Problem to solve
Convert the lines from the first one through the line containing "Güneş Enerji Sigortaları", inclusive, into a Markdown table with the columns Row and Line, giving each line its row number and skipping blank lines. Leave the pictures out.

Page-level text extractions
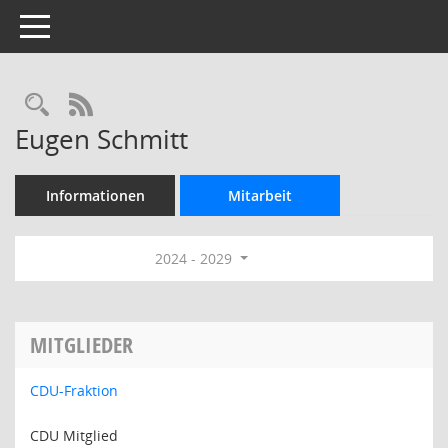
Toggle navigation
Rechercheauswahl
RSS-Feed
Eugen Schmitt
Informationen
Mitarbeit
2024 - 2029
MITGLIEDER
CDU-Fraktion
CDU Mitglied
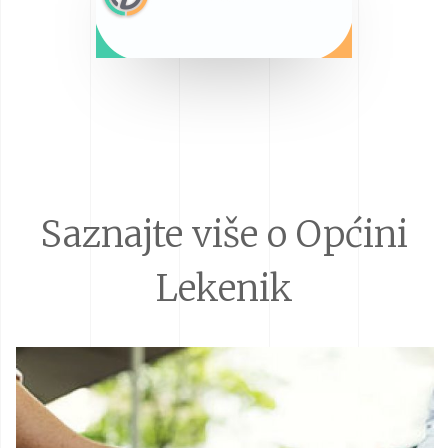
Saznajte više o Općini
Lekenik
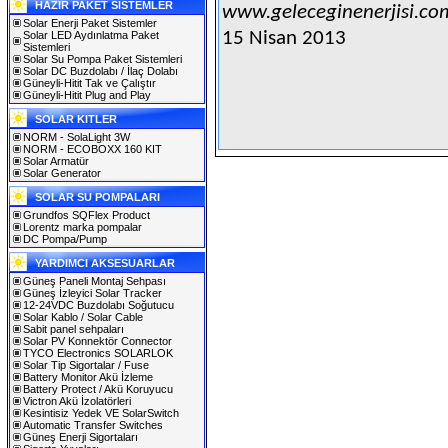
HAZIR PAKET SİSTEMLER
www.geleceginenerjisi.co
Solar Enerji Paket Sistemler
15 Nisan 2013
Solar LED Aydınlatma Paket
Sistemleri
Solar Su Pompa Paket Sistemleri
Solar DC Buzdolabı / İlaç Dolabı
Güneyli-Hitit Tak ve Çalıştır
Güneyli-Hitit Plug and Play
SOLAR KITLER
NORM - SolaLight 3W
NORM - ECOBOXX 160 KIT
Solar Armatür
Solar Generator
SOLAR SU POMPALARI
Grundfos SQFlex Product
Lorentz marka pompalar
DC Pompa/Pump
YARDIMCI AKSESUARLAR
Güneş Paneli Montaj Sehpası
Güneş İzleyici Solar Tracker
12-24VDC Buzdolabı Soğutucu
Solar Kablo / Solar Cable
Sabit panel sehpaları
Solar PV Konnektör Connector
TYCO Electronics SOLARLOK
Solar Tip Sigortalar / Fuse
Battery Monitor Akü İzleme
Battery Protect / Akü Koruyucu
Victron Akü İzolatörleri
Kesintisiz Yedek VE SolarSwitch
Automatic Transfer Switches
Güneş Enerji Sigortaları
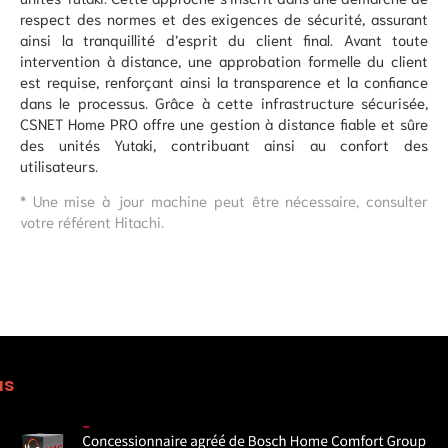
respect des normes et des exigences de sécurité, assurant
ainsi la tranquillité d’esprit du client final. Avant toute
intervention à distance, une approbation formelle du client
est requise, renforçant ainsi la transparence et la confiance
dans le processus. Grâce à cette infrastructure sécurisée,
CSNET Home PRO offre une gestion à distance fiable et sûre
des unités Yutaki, contribuant ainsi au confort des
utilisateurs.
* Une mise à jour machine peut être nécessaire, consulter
votre référent Hitachi.
us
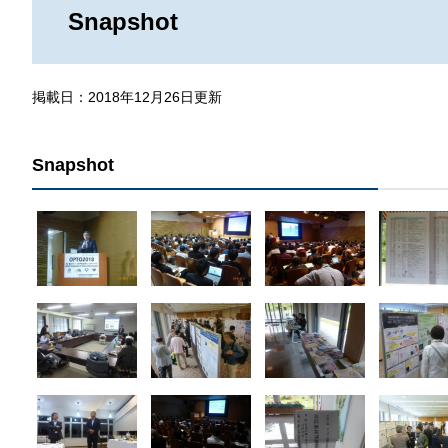
那
Snapshot
情報公開請求手続について
六
公開事項
N
掲載日：2018年12月26日更新
規程集
Q
個人情報関連の情報
Snapshot
利益相反マネジメント規程
本
附帯決議等をふまえた総務省通知に
動物実験に関する情報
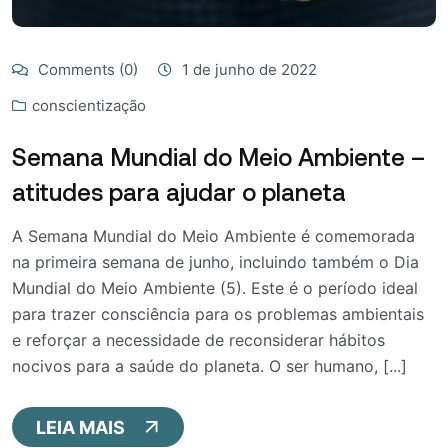
Comments (0)
1 de junho de 2022
conscientização
Semana Mundial do Meio Ambiente –
atitudes para ajudar o planeta
A Semana Mundial do Meio Ambiente é comemorada
na primeira semana de junho, incluindo também o Dia
Mundial do Meio Ambiente (5). Este é o período ideal
para trazer consciência para os problemas ambientais
e reforçar a necessidade de reconsiderar hábitos
nocivos para a saúde do planeta. O ser humano, [...]
LEIA MAIS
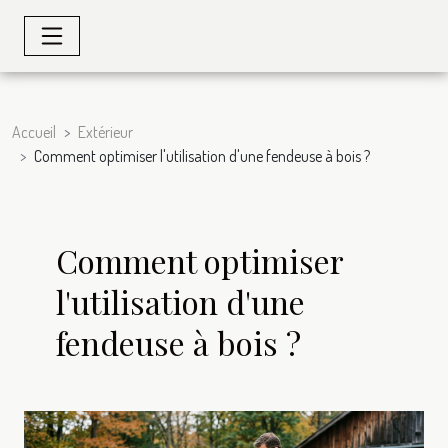
Accueil
Extérieur
Comment optimiser l'utilisation d'une fendeuse à bois ?
Comment optimiser
l'utilisation d'une
fendeuse à bois ?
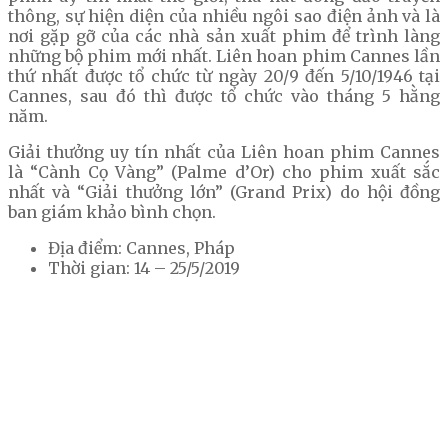
thông, sự hiện diện của nhiều ngôi sao điện ảnh và là
nơi gặp gỡ của các nhà sản xuất phim để trình làng
những bộ phim mới nhất. Liên hoan phim Cannes lần
thứ nhất được tổ chức từ ngày 20/9 đến 5/10/1946 tại
Cannes, sau đó thì được tổ chức vào tháng 5 hằng
năm.
Giải thưởng uy tín nhất của Liên hoan phim Cannes
là “Cành Cọ Vàng” (Palme d’Or) cho phim xuất sắc
nhất và “Giải thưởng lớn” (Grand Prix) do hội đồng
ban giám khảo bình chọn.
Địa điểm: Cannes, Pháp
Thời gian: 14 – 25/5/2019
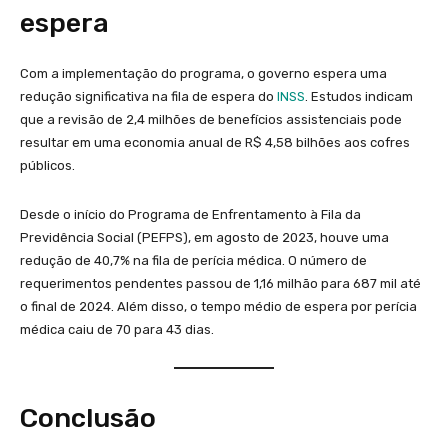
espera
Com a implementação do programa, o governo espera uma
redução significativa na fila de espera do
INSS
. Estudos indicam
que a revisão de 2,4 milhões de benefícios assistenciais pode
resultar em uma economia anual de R$ 4,58 bilhões aos cofres
públicos.
Desde o início do Programa de Enfrentamento à Fila da
Previdência Social (PEFPS), em agosto de 2023, houve uma
redução de 40,7% na fila de perícia médica. O número de
requerimentos pendentes passou de 1,16 milhão para 687 mil até
o final de 2024. Além disso, o tempo médio de espera por perícia
médica caiu de 70 para 43 dias.
Conclusão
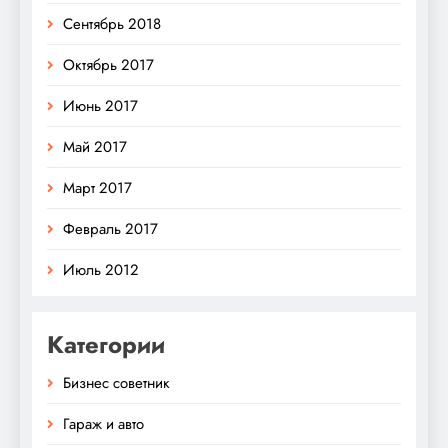
Сентябрь 2018
Октябрь 2017
Июнь 2017
Май 2017
Март 2017
Февраль 2017
Июль 2012
Категории
Бизнес советник
Гараж и авто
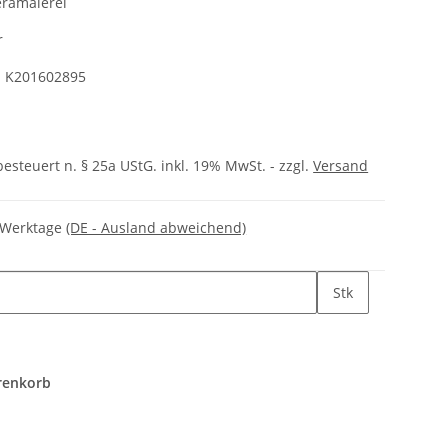
ramalerei
r
:
K201602895
besteuert n. § 25a UStG. inkl. 19% MwSt. - zzgl.
Versand
3 Werktage
(DE - Ausland abweichend)
Stk
renkorb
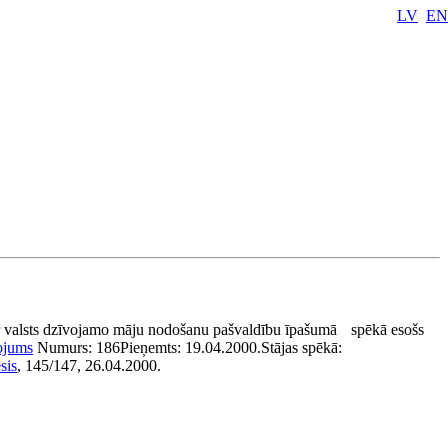
LV
EN
 valsts dzīvojamo māju nodošanu pašvaldību īpašumā
spēkā esošs
ojums
Numurs:
186
Pieņemts:
19.04.2000.
Stājas spēkā:
sis
, 145/147, 26.04.2000.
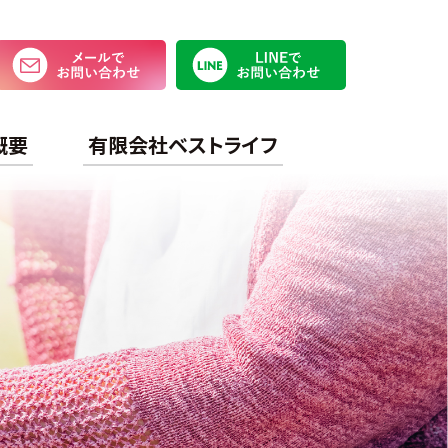
メールでお問い合わせ
LINEで
概要
有限会社ベストライフ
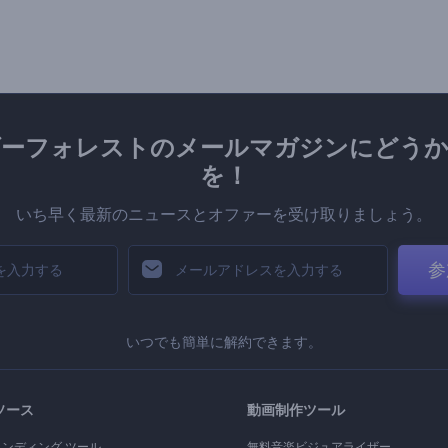
ダーフォレストのメールマガジンにどうか
を！
いち早く最新のニュースとオファーを受け取りましょう。
参
いつでも簡単に解約できます。
ソース
動画制作ツール
ランディング ツール
無料音楽ビジュアライザー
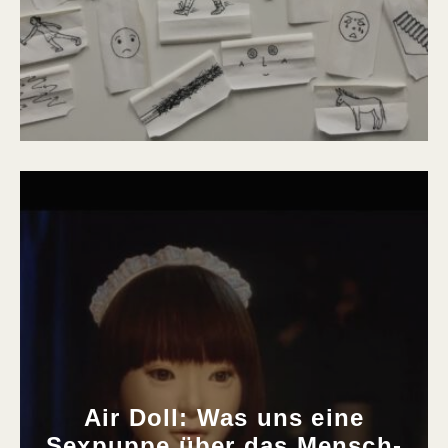
Air Doll: Was uns eine
Sexpuppe über das Mensch-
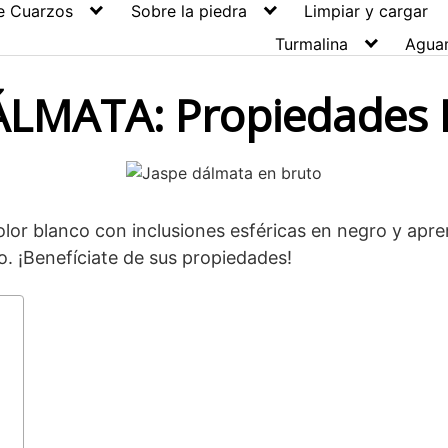
e Cuarzos
Sobre la piedra
Limpiar y cargar
Turmalina
Agua
LMATA: Propiedades I
lor blanco con inclusiones esféricas en negro y apre
o. ¡Benefíciate de sus propiedades!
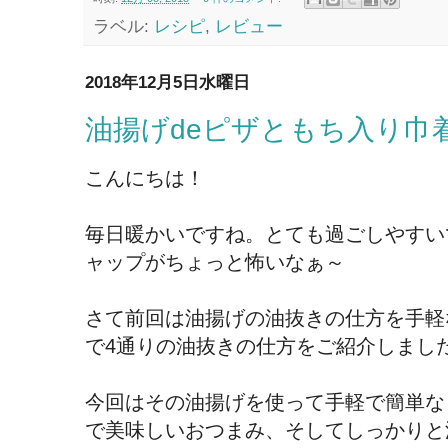
ラベル:
レシピ
,
レビュー
2018年12月5日水曜日
油揚げdeピザともち入り巾
こんにちは！
毎日暖かいですね。とても過ごしやすい
ャップがちょっと怖いなぁ～
さて前回は油揚げの油抜きの仕方を手軽
で4通りの油抜きの仕方をご紹介しまし
今回はその油揚げを使って手軽で簡単な
で美味しいおつまみ、そしてしっかりと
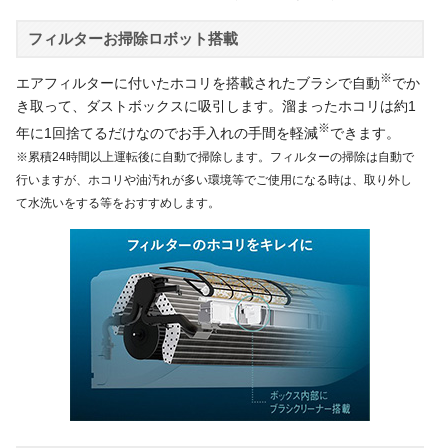
フィルターお掃除ロボット搭載
※
エアフィルターに付いたホコリを搭載されたブラシで自動
でか
き取って、ダストボックスに吸引します。溜まったホコリは約1
※
年に1回捨てるだけなのでお手入れの手間を軽減
できます。
※累積24時間以上運転後に自動で掃除します。フィルターの掃除は自動で
行いますが、ホコリや油汚れが多い環境等でご使用になる時は、取り外し
て水洗いをする等をおすすめします。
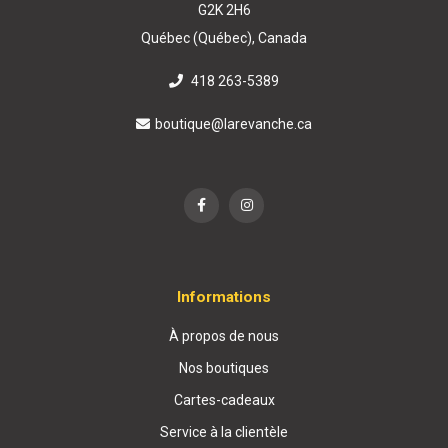
G2K 2H6
Québec (Québec), Canada
418 263-5389
boutique@larevanche.ca
Informations
À propos de nous
Nos boutiques
Cartes-cadeaux
Service à la clientèle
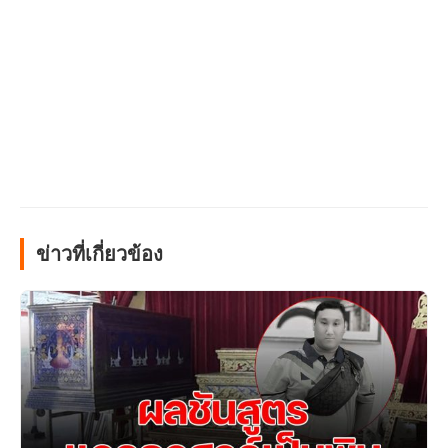
ข่าวที่เกี่ยวข้อง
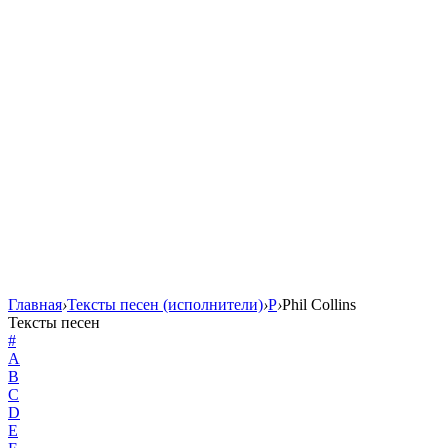
Главная
›
Тексты песен (исполнители)
›
P
›
Phil Collins
Тексты песен
#
A
B
C
D
E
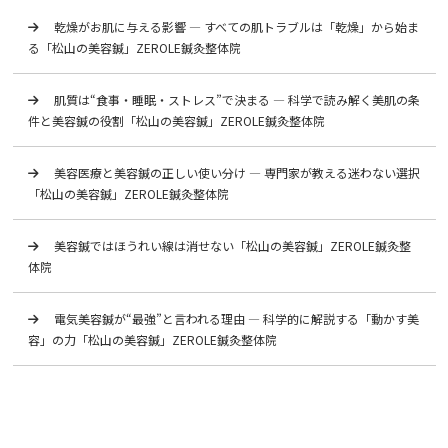
乾燥がお肌に与える影響 ― すべての肌トラブルは「乾燥」から始ま
る「松山の美容鍼」ZEROLE鍼灸整体院
肌質は“食事・睡眠・ストレス”で決まる ― 科学で読み解く美肌の条
件と美容鍼の役割「松山の美容鍼」ZEROLE鍼灸整体院
美容医療と美容鍼の正しい使い分け ― 専門家が教える迷わない選択
「松山の美容鍼」ZEROLE鍼灸整体院
美容鍼ではほうれい線は消せない「松山の美容鍼」ZEROLE鍼灸整
体院
電気美容鍼が“最強”と言われる理由 ― 科学的に解説する「動かす美
容」の力「松山の美容鍼」ZEROLE鍼灸整体院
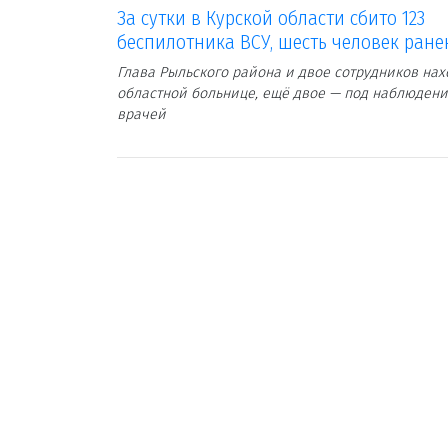
За сутки в Курской области сбито 123
беспилотника ВСУ, шесть человек ран
Глава Рыльского района и двое сотрудников нах
областной больнице, ещё двое — под наблюден
врачей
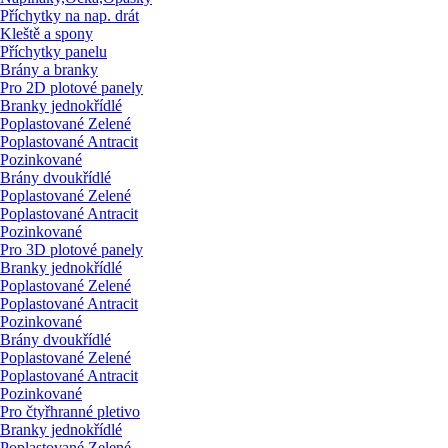
Příchytky na nap. drát
Kleště a spony
Příchytky panelu
Brány a branky
Pro 2D plotové panely
Branky jednokřídlé
Poplastované Zelené
Poplastované Antracit
Pozinkované
Brány dvoukřídlé
Poplastované Zelené
Poplastované Antracit
Pozinkované
Pro 3D plotové panely
Branky jednokřídlé
Poplastované Zelené
Poplastované Antracit
Pozinkované
Brány dvoukřídlé
Poplastované Zelené
Poplastované Antracit
Pozinkované
Pro čtyřhranné pletivo
Branky jednokřídlé
Poplastované Zelené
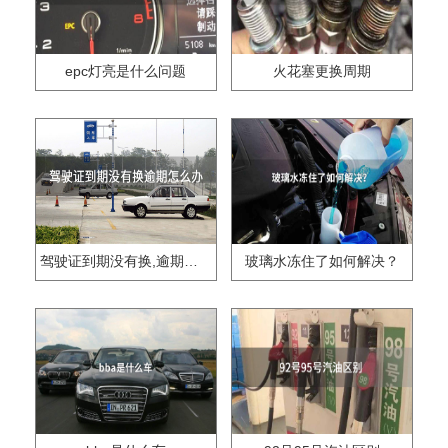
epc灯亮是什么问题
火花塞更换周期
驾驶证到期没有换,逾期怎么办??
玻璃水冻住了如何解决？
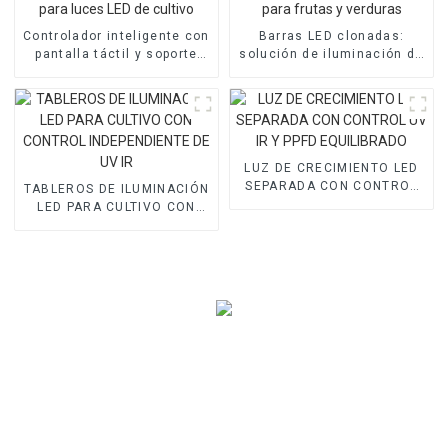
Controlador inteligente con
Barras LED clonadas:
pantalla táctil y soporte
solución de iluminación de
wifi para luces LED de
alta calidad para frutas y
cultivo
verduras
LUZ DE CRECIMIENTO LED
SEPARADA CON CONTROL
TABLEROS DE ILUMINACIÓN
UV IR Y PPFD EQUILIBRADO
LED PARA CULTIVO CON
CONTROL INDEPENDIENTE
DE UV IR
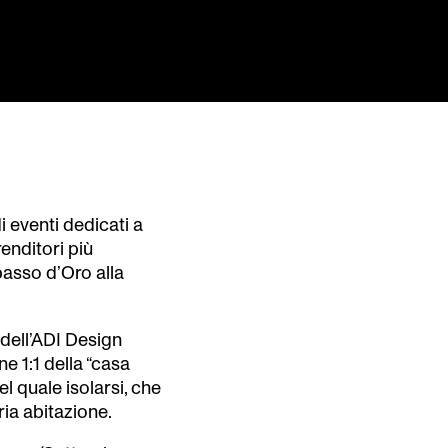
i eventi dedicati a
enditori più
passo d’Oro alla
 dell’ADI Design
 1:1 della “casa
nel quale isolarsi, che
ria abitazione.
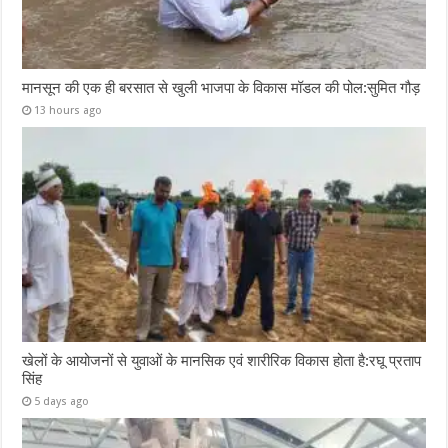
मानसून की एक ही बरसात से खुली भाजपा के विकास मॉडल की पोल:सुमित गौड़
13 hours ago
खेलों के आयोजनों से युवाओं के मानसिक एवं शारीरिक विकास होता है:रघू प्रताप
सिंह
5 days ago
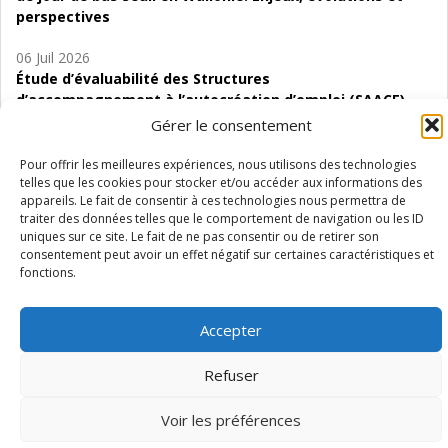
perspectives
06 Juil 2026
Étude d’évaluabilité des Structures
d’accompagnement à l’autocréation d’emploi (SAACE)
Gérer le consentement
01 Juil 2026
Pénurie du personnel infirmier :quels indicateurs
Pour offrir les meilleures expériences, nous utilisons des technologies
d’offre de soins pour comprendre la situation en
telles que les cookies pour stocker et/ou accéder aux informations des
appareils. Le fait de consentir à ces technologies nous permettra de
Wallonie ?
traiter des données telles que le comportement de navigation ou les ID
uniques sur ce site. Le fait de ne pas consentir ou de retirer son
consentement peut avoir un effet négatif sur certaines caractéristiques et
fonctions.
Mentions légales
Vie privée
Médiateur
Accessibilité
Accepter
Refuser
Voir les préférences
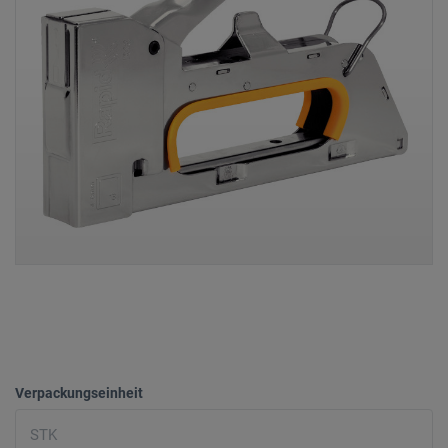
Verpackungseinheit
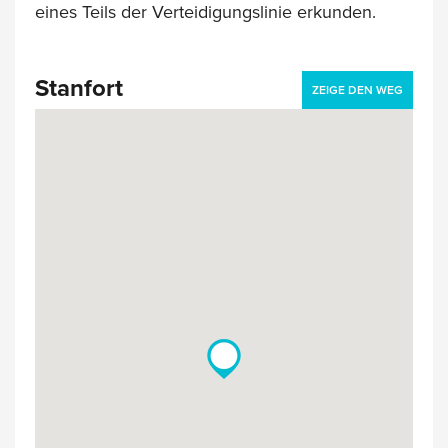
eines Teils der Verteidigungslinie erkunden.
Stanfort
ZEIGE DEN WEG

Solution below
| Row | Line |
|---|---|
| 1 | Toggle navigation |
| 2 | Rechercheauswahl |
| 3 | RSS-Feed |
| 4 | Eugen Schmitt |
| 5 | Informationen |
| 6 | Mitarbeit |
| 7 | 2024 - 2029 |
| 8 | MITGLIEDER |
| 9 | CDU-Fraktion |
| 10 | CDU Mitglied |
| 11 | Saznajte više o Općini |
| 12 | Lekenik |
| 13 | HAZIR PAKET SİSTEMLER |
| 14 | www.geleceginenerjisi.co |
| 15 | Solar Enerji Paket Sistemler |
| 16 | 15 Nisan 2013 |
| 17 | Solar LED Aydınlatma Paket |
| 18 | Sistemleri |
| 19 | Solar Su Pompa Paket Sistemleri |
| 20 | Solar DC Buzdolabı / İlaç Dolabı |
| 21 | Güneyli-Hitit Tak ve Çalıştır |
| 22 | Güneyli-Hitit Plug and Play |
| 23 | SOLAR KITLER |
| 24 | NORM - SolaLight 3W |
| 25 | NORM - ECOBOXX 160 KIT |
| 26 | Solar Armatür |
| 27 | Solar Generator |
| 28 | SOLAR SU POMPALARI |
| 29 | Grundfos SQFlex Product |
| 30 | Lorentz marka pompalar |
| 31 | DC Pompa/Pump |
| 32 | YARDIMCI AKSESUARLAR |
| 33 | Güneş Paneli Montaj Sehpası |
| 34 | Güneş İzleyici Solar Tracker |
| 35 | 12-24VDC Buzdolabı Soğutucu |
| 36 | Solar Kablo / Solar Cable |
| 37 | Sabit panel sehpaları |
| 38 | Solar PV Konnektör Connector |
| 39 | TYCO Electronics SOLARLOK |
| 40 | Solar Tip Sigortalar / Fuse |
| 41 | Battery Monitor Akü İzleme |
| 42 | Battery Protect / Akü Koruyucu |
| 43 | Victron Akü İzolatörleri |
| 44 | Kesintisiz Yedek VE SolarSwitch |
| 45 | Automatic Transfer Switches |
| 46 | Güneş Enerji Sigortaları |